Atomic Robo is one of the relatively few comics that has managed to stay good across decades-worth of stories. I highly recommend you read it all. But there is one volume of Atomic Robo that, to me, stands head and shoulders above the rest, because it includes one extra element that no other Robo story has.

Which is why Atomic Robo and The Shadow From Beyond Time is my favorite volume of Atomic Robo.

Most Atomic Robo stories focus on Robo’s adventures in one era. The Dogs of War is a series of World War II stories, The Knights of the Golden Circle is a Western, and The Spectre of Tomorrow takes place in what is ostensibly the present day. Part of Robo‘s appeal is that its star character can feature in all these different stories and time periods – which is what makes The Shadow From Beyond Time especially neat. Because in this one five-issue story, we get to follow Robo’s exploits within four different eras.

We get to see surly adolescent Robo …

… evolve into fledgling CEO and action scientist Robo …

… who then becomes well-respected friend to Carl Sagan Robo …

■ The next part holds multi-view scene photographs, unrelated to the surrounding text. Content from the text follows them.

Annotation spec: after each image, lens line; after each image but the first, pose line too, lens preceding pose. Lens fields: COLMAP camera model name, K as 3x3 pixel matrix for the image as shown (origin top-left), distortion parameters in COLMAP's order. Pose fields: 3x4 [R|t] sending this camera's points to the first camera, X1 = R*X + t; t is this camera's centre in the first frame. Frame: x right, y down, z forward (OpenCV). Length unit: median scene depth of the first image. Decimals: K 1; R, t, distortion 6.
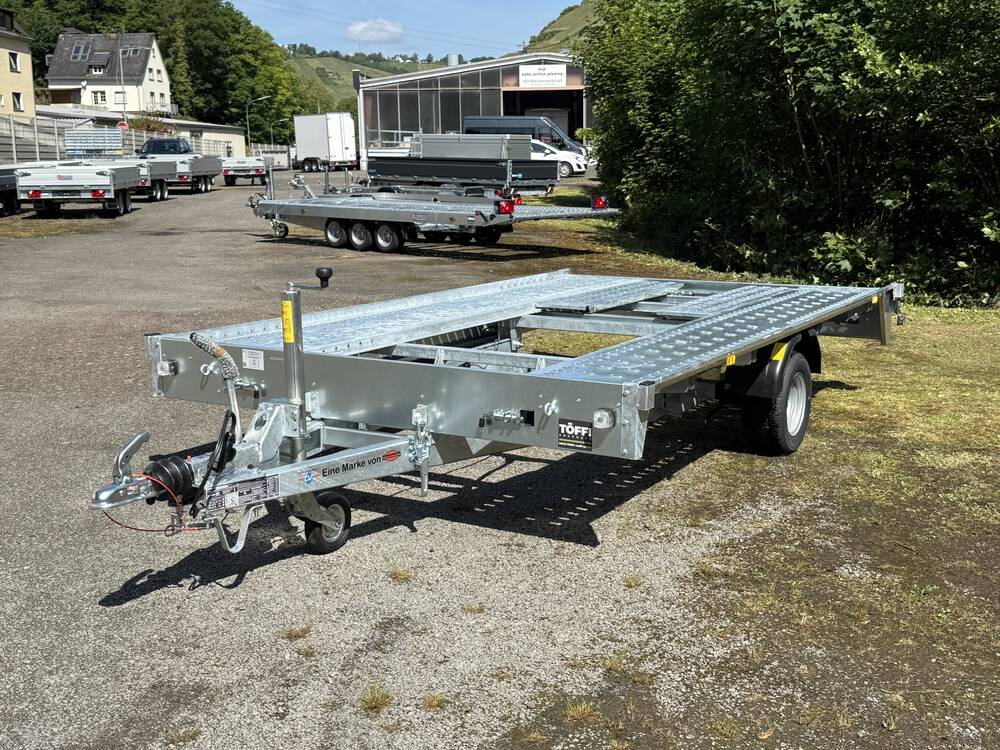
lens RADIAL K [[1176.0, 0, 502.6], [0, 1176.0, 376.1], [0, 0, 1]] dist [0.198482, -0.483752]
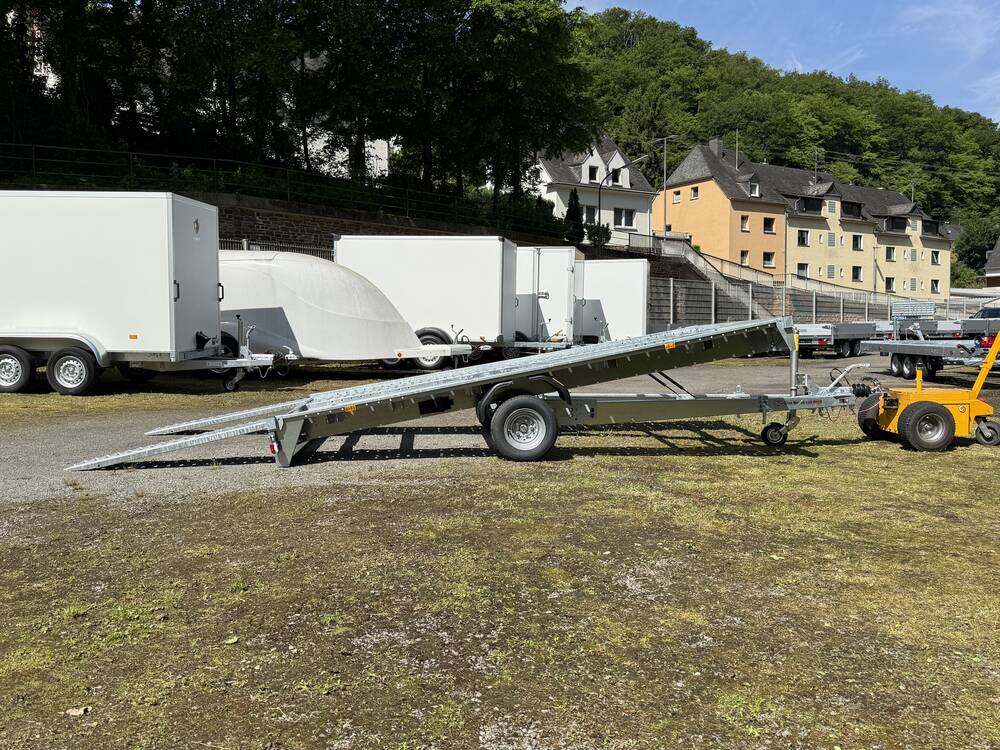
lens RADIAL K [[869.8, 0, 499.9], [0, 869.8, 377.0], [0, 0, 1]] dist [0.099505, -0.164088]
pose [[0.622710, 0.038373, -0.781511, 0.216287], [-0.138753, 0.988383, -0.062028, 0.005371], [0.770052, 0.147063, 0.620800, 0.065655]]
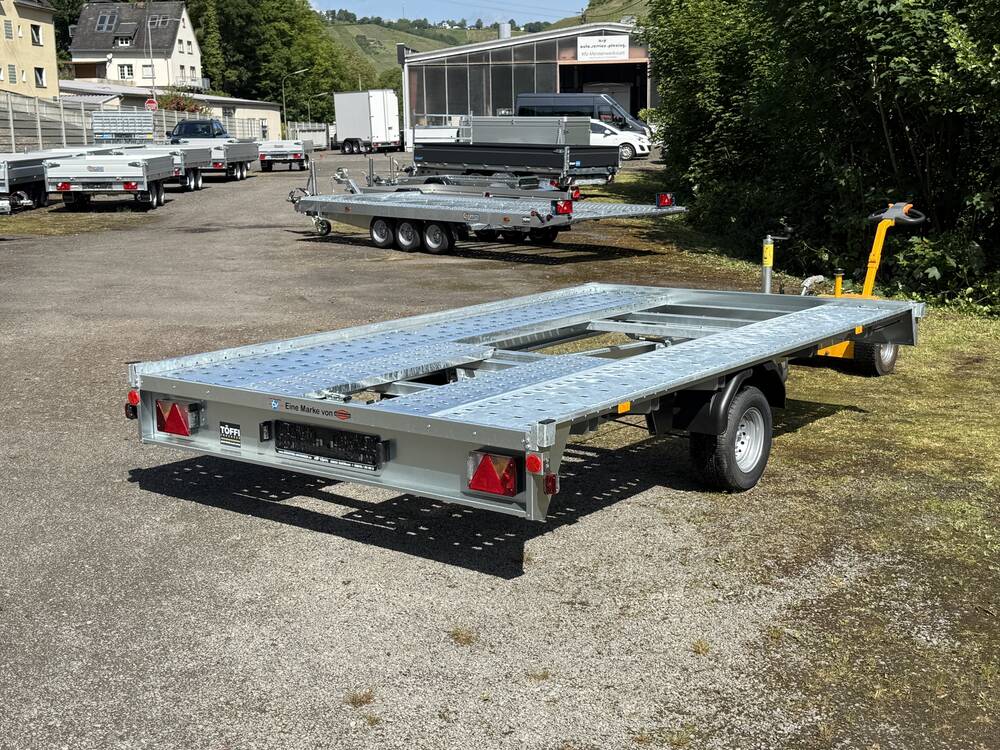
lens RADIAL K [[1282.0, 0, 498.0], [0, 1282.0, 374.1], [0, 0, 1]] dist [0.206042, -0.491560]
pose [[0.998968, 0.005154, -0.045125, -0.001467], [-0.005008, 0.999982, 0.003352, -0.008201], [0.045142, -0.003123, 0.998976, -0.010955]]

… and that’s pretty rad! This volume of Robo firmly establishes that while Robo is functionally immortal, he’s not unchanging. His personality evolves over time (and in response to his environment – look at that 70s outfit) as much as any human’s would. And it is fascinating to watch all these different versions of the character adventure separately, before … but wait, I’m getting ahead of myself.

The reason we get to follow so many Robos in The Shadow From Beyond Time is that Robo is fighting an entity that exists outside time (and also, space). In the 1920s, this entity hilariously springs back to life within the body of H.P. Lovecraft, who is the first of this volume’s celebrity cameos.

Atomic Robo Versus HP Lovecraft

The entity is a secret menace that appears periodically, or has always existed, at certain points in time and space. Sometimes, the entity wears H.P. Lovecraft’s body as a hat.

At the end of this volume’s second chapter, we are left to wonder whether Robo defeated the entity in 1926. The volume picks up again in 1957 and progresses to 2009, so we are forced to assume that, yes, Atomic Robo defeated an entity that exists outside spacetime in the 1920s, and he has done so periodically throughout the remainder of his history.

But that’s not actually what happens in The Shadow From Beyond Time. What actually happens is that four Atomic Robos defeat the entity exactly once, from a point that exists outside spacetime.

Yes – in this volume of Atomic Robo, four Atomic Robos team up with themselves, as part of a situation that linear causality cannot quite explain. Which means all those different Robos from all those different eras? They get to interact with EACH OTHER.

And that’s what makes this the best (or at least my favorite) volume of Atomic Robo. Robo, the character, is the best part of Atomic Robo. It is his wisecracking, caring, and daredevil attitude that makes Atomic Robo a must-read comic. So getting four times the Robo, for even just five pages, makes The Shadow From Beyond Time exponentially more exciting than a typical (very good) volume of Atomic Robo. There is not and likely will never be another story in which Atomic Robo tells himself to shut up and start learning hyperdimensional mathematics yesterday. And for that reason alone, The Shadow From Beyond Time will always be my favorite Atomic Robo story.

Though yes, H.P. Lovecraft’s tiny, flailing body plays into it some, too.